Deputies debate neighborhood tree troubles

Chen Huizhi
Suggestions were made during the city's People's Congress on how to chop through the red tape involving problematic trees in residential communities.
Chen Huizhi

Trees which cause problems in residential communities are overly difficult to remove under current regulations, according to two deputies at Shanghai People’s Congress.

Complaints about trees have drawn more and more attention from the public, as the city’s government hotline 12345 received about 5,000 such complaints from September to November last year.

The city’s current regulation on greenery management stipulates that residents living in residential complexes can apply to greenery authorities to have certain trees removed if those trees negatively affect light, air flow and safety for residents or pose a threat to other facilities.

In order to file a complaint, residents have to raise the problem with their residents’ committee first, and the latter upon agreement shall relay the complaint to the company or government institution responsible for the maintenance of green space at the residential complex in question in order to get agreement to fell the trees. But in reality, things are quite complicated.
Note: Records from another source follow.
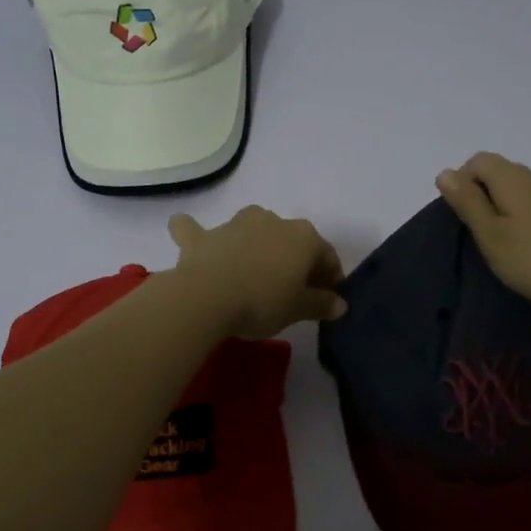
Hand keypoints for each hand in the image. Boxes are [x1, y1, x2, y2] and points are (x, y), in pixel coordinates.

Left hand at [166, 207, 346, 339]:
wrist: (208, 297)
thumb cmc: (262, 303)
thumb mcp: (298, 309)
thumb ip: (321, 304)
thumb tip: (340, 304)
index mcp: (303, 237)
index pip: (326, 255)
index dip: (330, 278)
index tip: (327, 299)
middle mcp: (272, 221)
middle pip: (291, 240)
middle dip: (295, 261)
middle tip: (292, 290)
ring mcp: (236, 224)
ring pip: (251, 228)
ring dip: (254, 243)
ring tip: (253, 270)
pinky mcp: (203, 236)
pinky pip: (197, 230)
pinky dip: (195, 232)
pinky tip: (190, 235)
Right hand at [436, 152, 530, 320]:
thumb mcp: (491, 234)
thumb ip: (467, 202)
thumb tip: (445, 172)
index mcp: (513, 179)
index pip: (478, 160)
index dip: (462, 181)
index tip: (461, 216)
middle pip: (499, 170)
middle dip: (480, 193)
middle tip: (477, 232)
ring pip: (518, 188)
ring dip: (501, 206)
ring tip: (498, 240)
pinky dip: (521, 215)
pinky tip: (525, 244)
Li Feikang, a deputy from Huangpu District, said the major problem is that it’s hard to get enough residents to agree on spending the money on tree-felling projects.

While old residential complexes built by the government as housing projects are entitled to government subsidies, in commercial real estate properties, expenditures for tree chopping are footed by all residents, Li said.

If the amount to be spent exceeds certain limits, a residents’ congress must be convened to discuss the issue. In this case, two-thirds of residents have to give their consent.

Cutting down a tree can also be quite expensive. Li said it costs 1,000 (US$145) to 15,000 yuan to remove a tree, and 3,000 yuan to have greenery companies use cranes to cut trees.

“It’s always hard to get enough residents to agree on spending the money, but in some cases it’s really urgent to have those trees felled because they affect the safety not only of people but also pipes and wires underground,” he said.

Li made some suggestions which he believed could help more efficiently solve tree troubles in residential complexes.

He suggested that two-thirds of the residents affected by some trees should be eligible to file a tree removal application to greenery authorities, bypassing the residents’ committee, while government subsidies to such projects should be made to residential complexes.

Also, he proposed that greenery authorities mull detailed standards for tree planting and removal in residential complexes so as to prevent trouble and streamline the procedure of eventual tree removal.

Feng Yan, a deputy from Jiading District, in her suggestion to the government on the same topic suggested that real estate developers should be held responsible for tree troubles and be made to cover the cost of tree removal and landscaping.